2019.03.17

南雄太が語る20年前の準優勝
「小野伸二よりうまい選手はいなかった」

  • 佐藤 俊●取材・構成 text by Sato Shun
  • 甲斐啓二郎●撮影 photo by Kai keijiro

「現地入りしてから、トルシエ監督はA代表の試合(ブラジル戦)があって、しばらくいなかったんですよ。しかも”フラット3”はまだまだ(未完成)で、正直『どうなるんだろう』と思っていました。

 それでも、初戦のカメルーン戦は1-2で負けたんですけど、自分たちのミスでやられただけで、内容的には相手をチンチンにしたんですよ。そしてその試合のあと、イングランド対アメリカの試合をみんなでスタンドから見ていて、『ここから2連勝、イケるな』って、みんなが思ったし、自分もそう確信していました」

 実際、日本はその後、アメリカに3-1、イングランドに2-0と勝利して、グループリーグを首位で突破した。南はそのとき、チームに対する絶対的な自信を感じていた。

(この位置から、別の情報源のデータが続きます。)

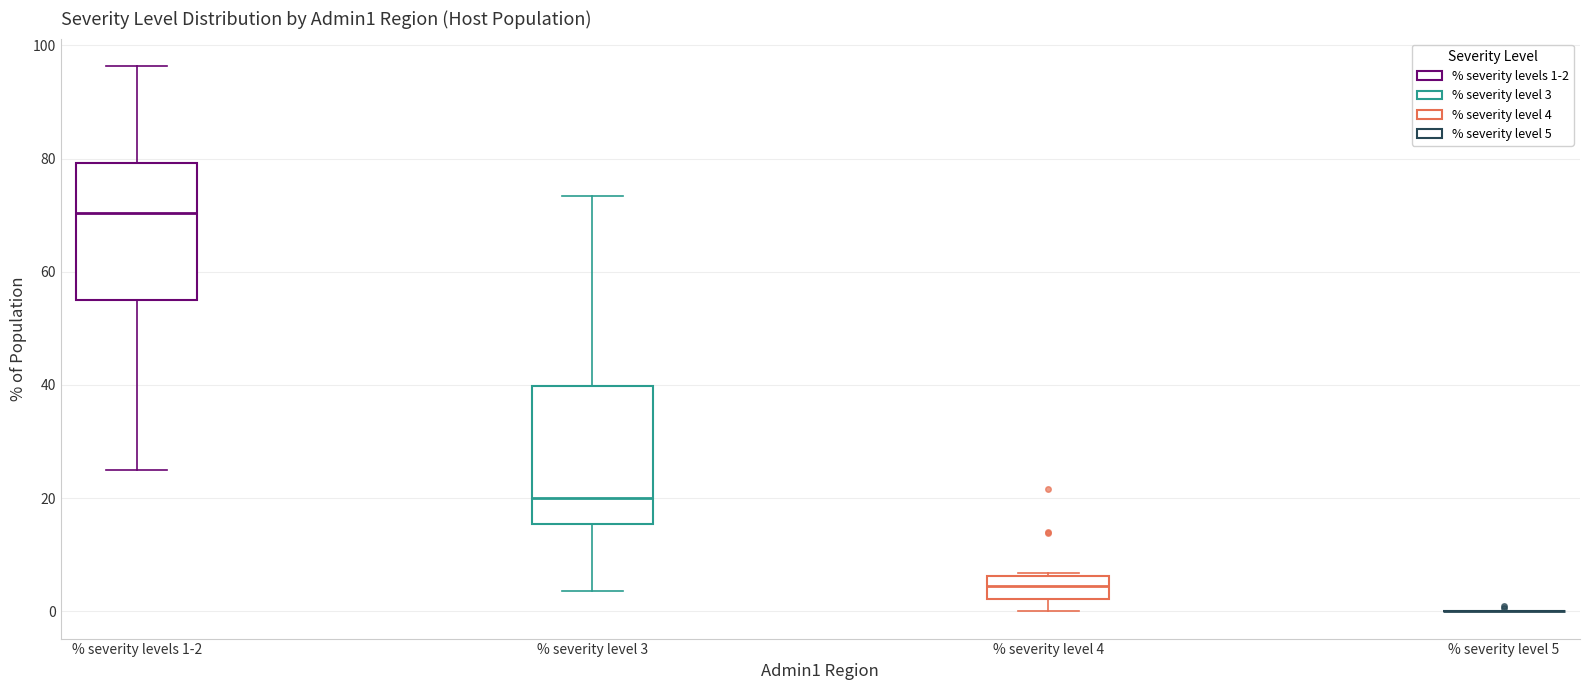

Reading left to right, read every box against the y-axis: the position of its median line, the range the box covers, and the ends of its whiskers. The values are not printed on the chart, so give them approximately, as read against the axis.

% severity levels 1-2: median 70, box 56 to 80, whiskers 26 to 96
% severity level 3: median 20, box 16 to 40, whiskers 4 to 74
% severity level 4: median 4, box 2 to 6, whiskers 0 to 6
% severity level 5: box collapsed to a line at 0, whiskers 0 to 0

「まだ、3試合終わっただけだったんですけど、相手チームに伸二よりもうまい選手がいなかったんです。それに実際に戦ってみて、どのチームも自分らより強くないと感じた。今思えば、20年前の日本がそういう感覚を持つというのは信じられないことだけど、あの世代、あのメンバーだから、自信を持ってそう思えたんだと思います」

 日本は当時、前年の1998年に初めてワールドカップ(フランス大会)に出場した。日本という国がようやく世界のサッカーに認知され始めたばかりの頃に、この若き日本の代表チームは、世代別とはいえ、世界の強豪が集う大会にあって「自分たちは強い」と思ったのだ。